Video: Binance Blockchain Week – Paris, France
Potential for progress is synonymous with potential for problems. And people do have some concerns about extended reality. This is partially due to the overall metaverse meaning of sitting within a fuzzy position in the world. The larger culture hasn’t decided what to make of the metaverse and extended reality.
There’s still a lot of debate about what should be allowed within it. These concerns become more apparent when metaverse crypto enters the discussion. Extended reality touches on many real-world issues like the economy, the job market, and social interaction.

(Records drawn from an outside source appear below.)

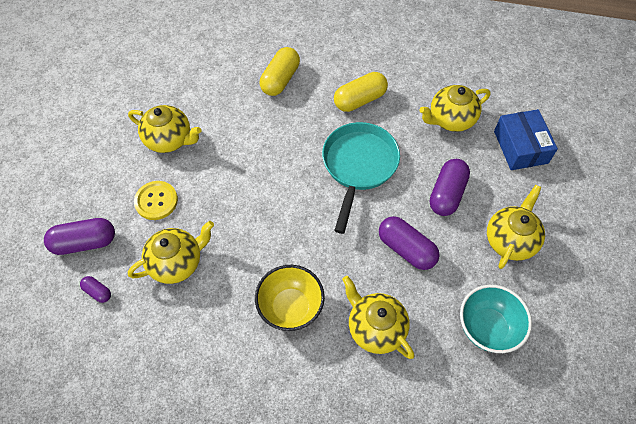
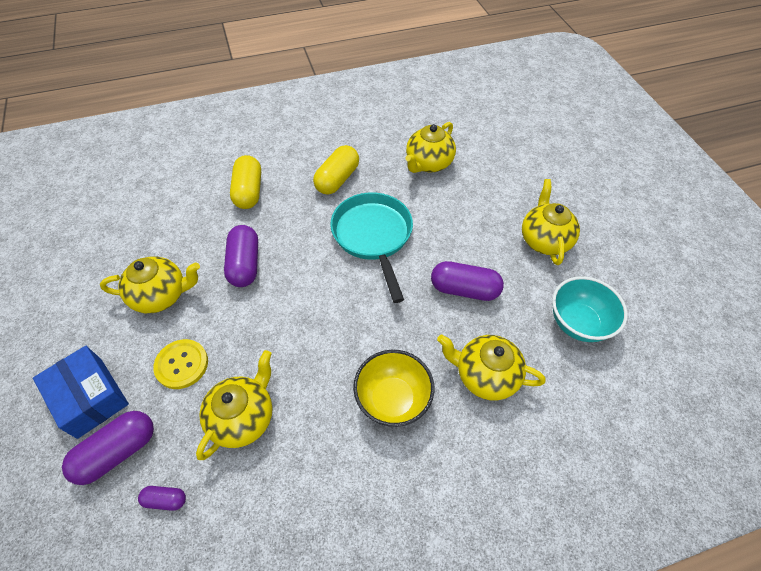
camera: 30 degrees left, 5 degrees down
purple capsule [430,159,470,216] -> purple capsule moved to [224,225,258,287]
blue box [494,109,558,170] -> blue box moved to [33,346,129,439]

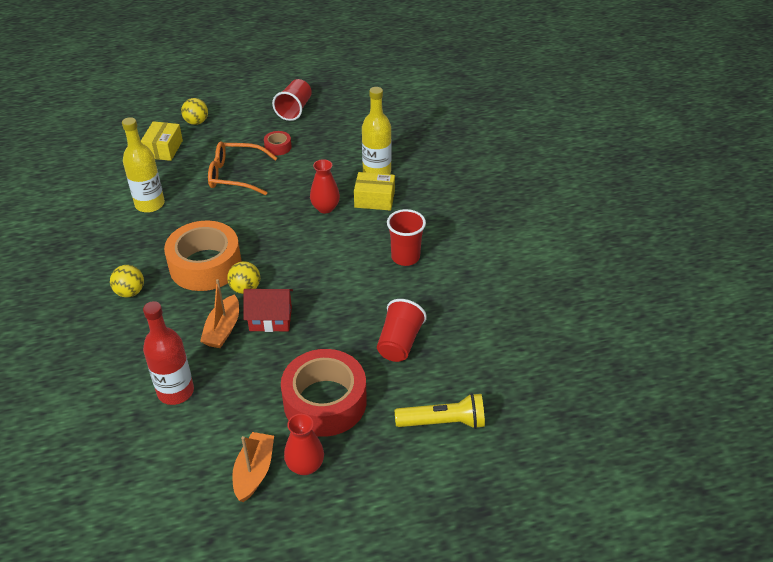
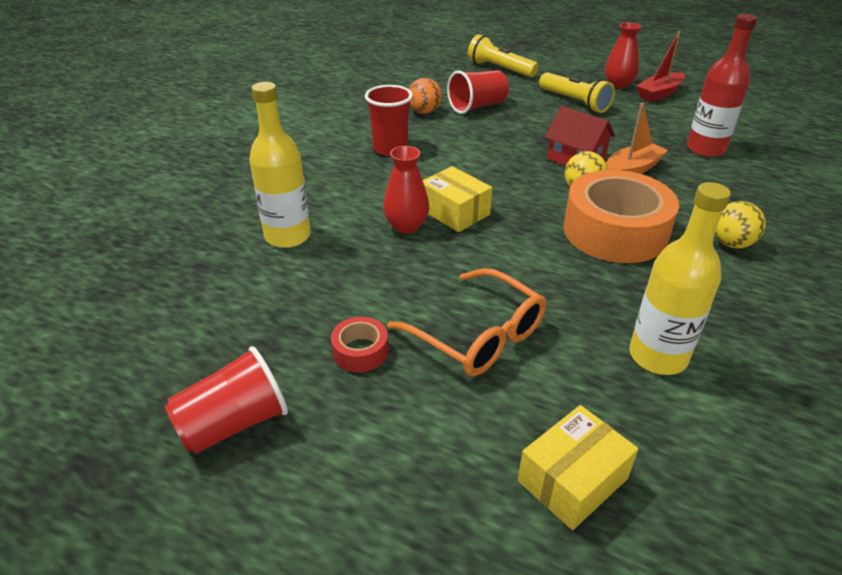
camera: 140 degrees left, 5 degrees down
yellow ball [181,98,208,125] -> none
orange boat [232,432,274,502] -> red boat [636,31,685,102]
red tape [281,349,367,437] -> yellow flashlight [539,72,615,113]
yellow box [354,172,395,211] -> yellow box moved to [423,166,492,232]
none -> orange ball [409,78,442,114]

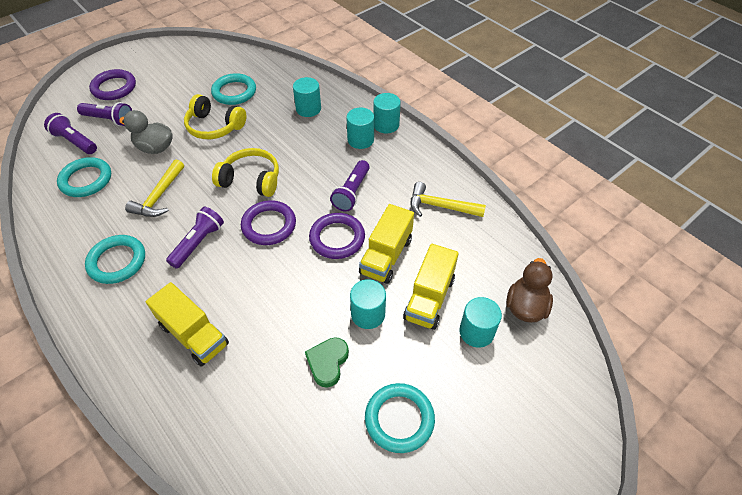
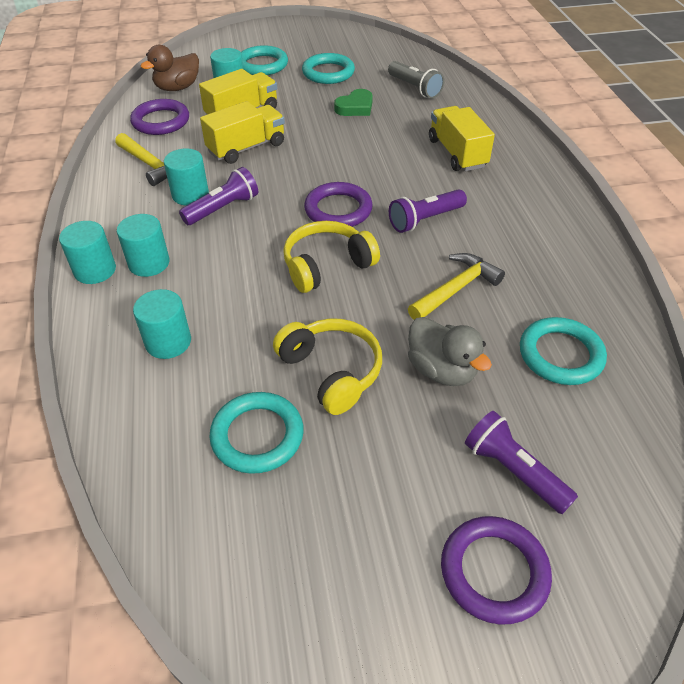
camera: 150 degrees left, 5 degrees down
purple flashlight [44,113,97,154] -> none
turquoise ring [85,235,145,284] -> turquoise ring moved to [241,45,288,75]
yellow headphones [212,148,279,197] -> yellow headphones turned 105 degrees clockwise [283,221,380,293]
purple ring [309,213,365,259] -> purple ring moved to [130,99,189,135]
turquoise cylinder [350,279,386,329] -> turquoise cylinder moved to [164,149,209,205]
none -> grey flashlight [388,61,444,99]

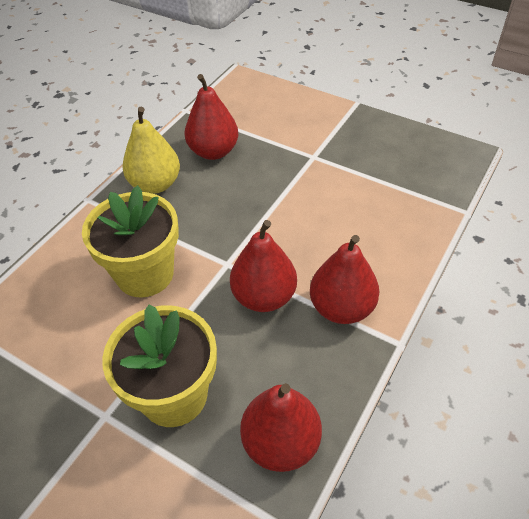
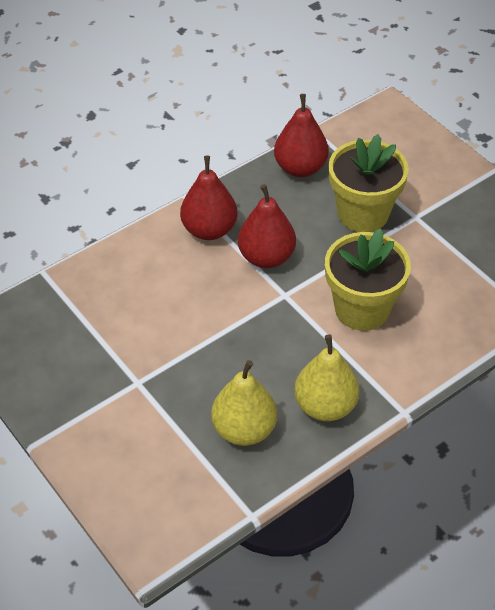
camera: 160 degrees left, 0 degrees up
red pear [185,74,238,160] -> yellow pear [211,360,277,446]

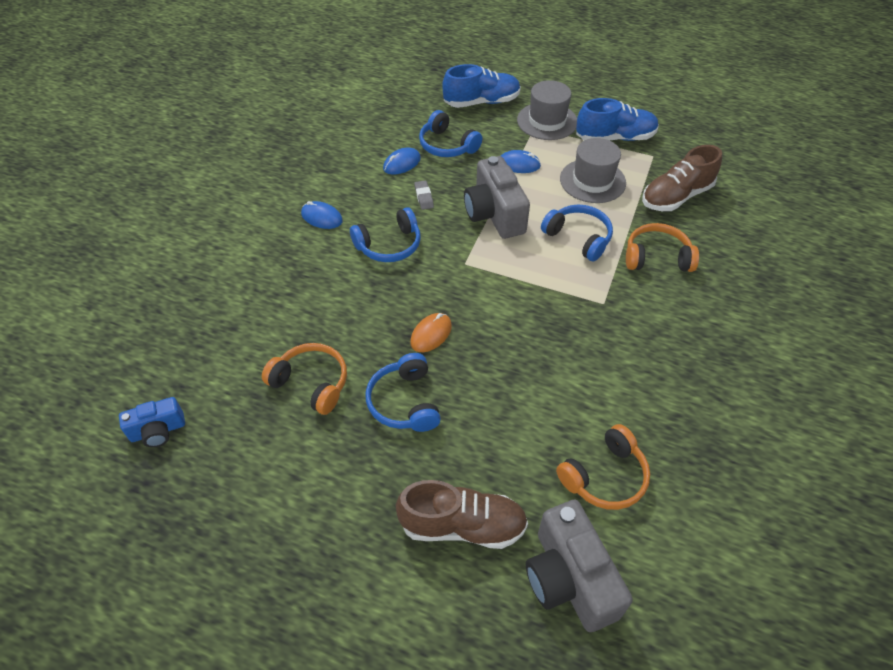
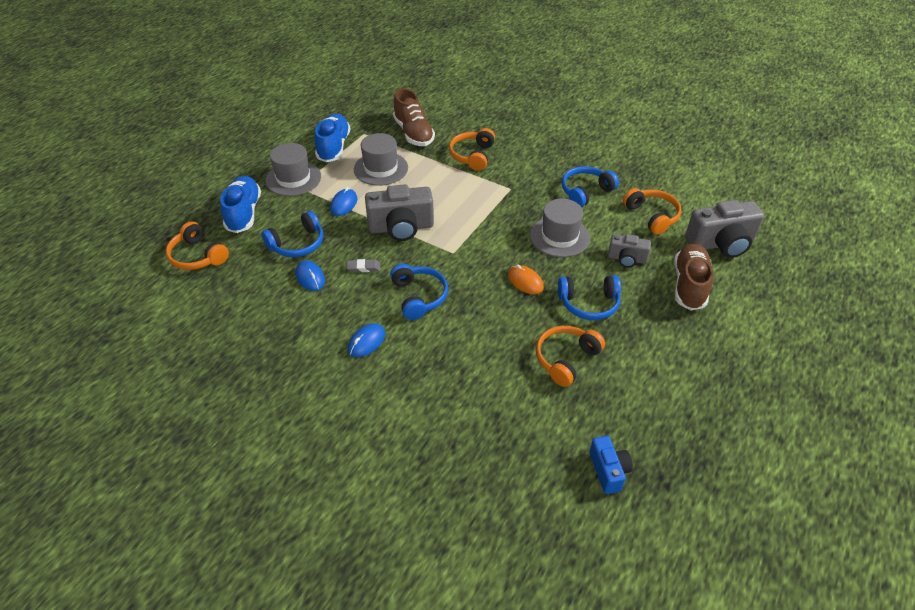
camera: 80 degrees left, 5 degrees down
blue headphones [541,205,613,261] -> blue headphones moved to [562,166,619,207]
none -> orange headphones [166,221,229,270]
none -> grey hat [530,199,590,257]
none -> grey camera [608,234,651,267]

Some people also worry that socioeconomic issues will become more strained due to the high cost of XR gear. This might not seem like a big issue if you’re looking at extended reality in entertainment. But keep in mind that XR has already become a big part of many professional and academic spaces. Access to XR could give or take the chance of upward mobility for people.
Additionally, there are some privacy concerns. XR requires some level of trust in a company. But even aside from the details you knowingly provide, there are also accidental contributions. For example, XR gear might note which advertisements caught your attention.
Extended reality can seem intimidating at first. It’s not just one complex technology but an entire collection of them. But now that you’ve learned about XR’s foundational elements, you can find the equipment that suits you best and venture outward.